PROBLEM DETAILS → Please write out the part of the Chevrotain issue thread starting with "This change invites" and going on through "in a vocabulary.", word for word.

SOURCE PASSAGE →
▶
Chevrotain / chevrotain

Parser Building Toolkit for JavaScript
https://chevrotain.io
Apache License 2.0
2.49k stars 204 forks source link

Remove support for Tokens defined as classes. #653

Closed bd82 closed 6 years ago

bd82 commented 6 years ago
bd82 commented 6 years ago

See #660

bd82 commented 6 years ago

This can probably be accomplished as a soft deprecation. Just remove any related examples as the code base can still handle TokenTypes as classes. Perhaps add a runtime check (That can be disabled) so end users will be aware the functionality will eventually break as it is no longer an official API?

ghost commented 6 years ago

It should be noted that this change comes with some added noise/redundancy.

Instead of inferring the name property from the class, you must now specify a separate name property to achieve the same, which is confusing and much longer:

const Identifier = createToken({
      ^^^^^^^^^^
        name: "Identifier",
               ^^^^^^^^^^              
        pattern: /[a-zA-Z_]\w+/
});

as opposed to:

class Identifier {
        static pattern = /[a-zA-Z_]\w+/;
}

which is much cleaner.

Can't say I'm very fond of this change. 😞

bd82 commented 6 years ago

It should be noted that this change comes with some added noise/redundancy.

That is not exactly correct, just not the responsibility of the Chevrotain library. See code snippet below how to avoid the duplication.


const orgCreateToken = require("chevrotain").createToken

const tokenVocabulary  = {}
function createToken(config) {
   const newToken = orgCreateToken(config)
   tokenVocabulary[config.name] = newToken
   return newToken
}

createToken({name: "A", pattern:/a/})
createToken({name: "B", pattern:/b/})

// to make things concise...
const t = tokenVocabulary

// in parsing rule
$.CONSUME(t.A)
bd82 commented 6 years ago

Also if you are fond of the class syntax you can keep using it to define the TokensTypes even after they will be hard deprecated.

All you need to do is process your classes (functions with static properties) and invoke the appropriate createToken calls. and run a processor on those classes to invoke the createToken API with the right arguments.

Something like

class MyTokenClass {
   static PATTERN = /abc/
}

const MyToken = createToken({
   // Function.name property won't work on IE11
   name: MyTokenClass.name, 
   patttern: MyTokenClass.PATTERN
})

Just do it automatically, maybe by automatic manipulation of the module exports object?

ghost commented 6 years ago

@bd82 Thanks for the examples on how to avoid the redundancy, that was really helpful. 👍

And yes, I guess users could transform classes themselves to call the createToken API, though the problem at hand isn't avoided.

This change invites users to build APIs around createToken to reduce the implied redundancy. Personally, I think the usability/redundancy with proper class syntax was in a pretty good state and didn't require much boilerplate or transformers.

If I were to avoid repeated calls to createToken, I would store a lot of objects in an array an call createToken on each of them, which would create tokens that I could store in a vocabulary.

Is a "global vocabulary" that chevrotain automatically creates a bad idea?

bd82 commented 6 years ago

Is a "global vocabulary" that chevrotain automatically creates a bad idea?
◀
ENTRIES SHOWN →
▶
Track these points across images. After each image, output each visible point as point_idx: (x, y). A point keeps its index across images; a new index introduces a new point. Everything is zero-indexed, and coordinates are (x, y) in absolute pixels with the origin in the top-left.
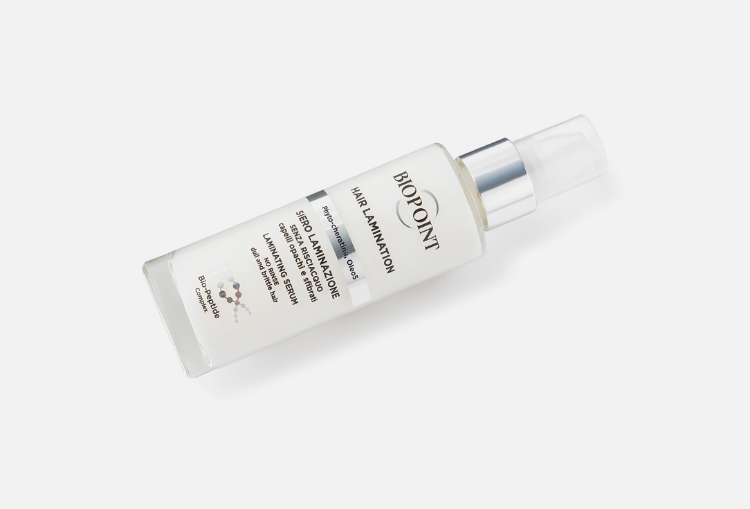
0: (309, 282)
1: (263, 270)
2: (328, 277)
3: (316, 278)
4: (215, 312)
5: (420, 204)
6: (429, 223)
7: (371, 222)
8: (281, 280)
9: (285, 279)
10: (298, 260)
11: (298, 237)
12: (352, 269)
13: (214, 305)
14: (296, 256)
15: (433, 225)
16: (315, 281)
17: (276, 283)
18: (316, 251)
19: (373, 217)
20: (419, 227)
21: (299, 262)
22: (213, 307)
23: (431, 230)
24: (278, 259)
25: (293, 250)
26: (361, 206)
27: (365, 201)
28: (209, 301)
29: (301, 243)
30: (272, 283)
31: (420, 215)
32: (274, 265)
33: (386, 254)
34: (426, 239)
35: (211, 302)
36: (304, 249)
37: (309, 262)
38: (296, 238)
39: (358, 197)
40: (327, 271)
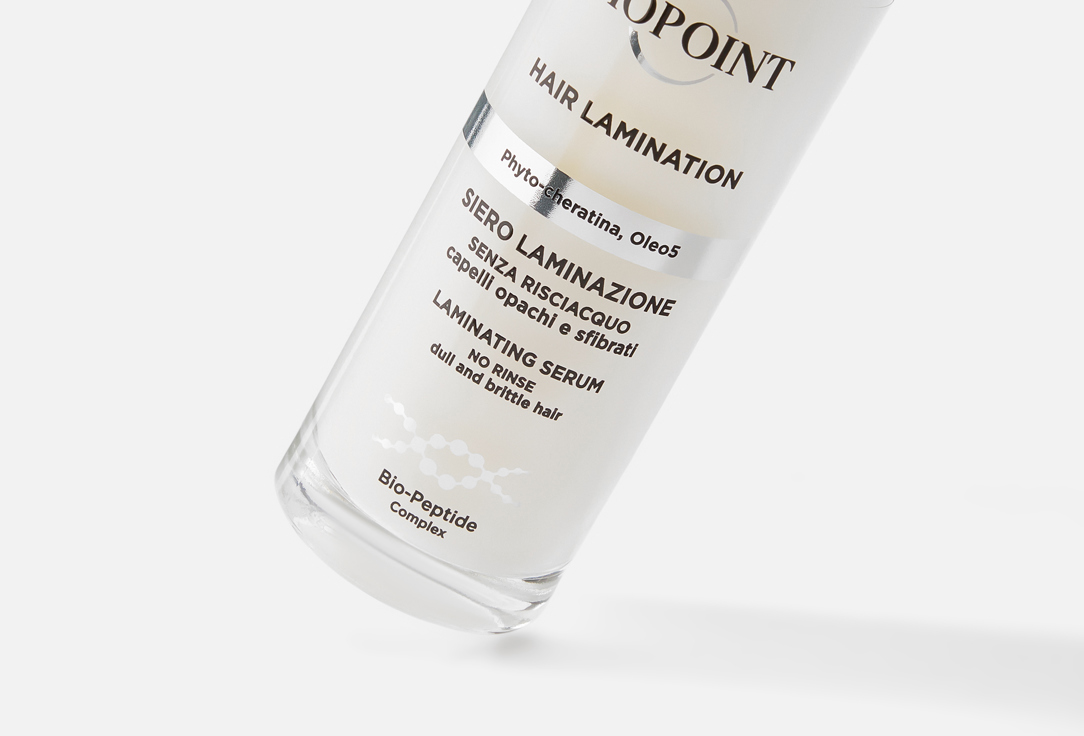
◀
WRITTEN RESPONSE →
This change invites users to build APIs around createToken to reduce the implied redundancy. Personally, I think the usability/redundancy with proper class syntax was in a pretty good state and didn't require much boilerplate or transformers.

If I were to avoid repeated calls to createToken, I would store a lot of objects in an array an call createToken on each of them, which would create tokens that I could store in a vocabulary.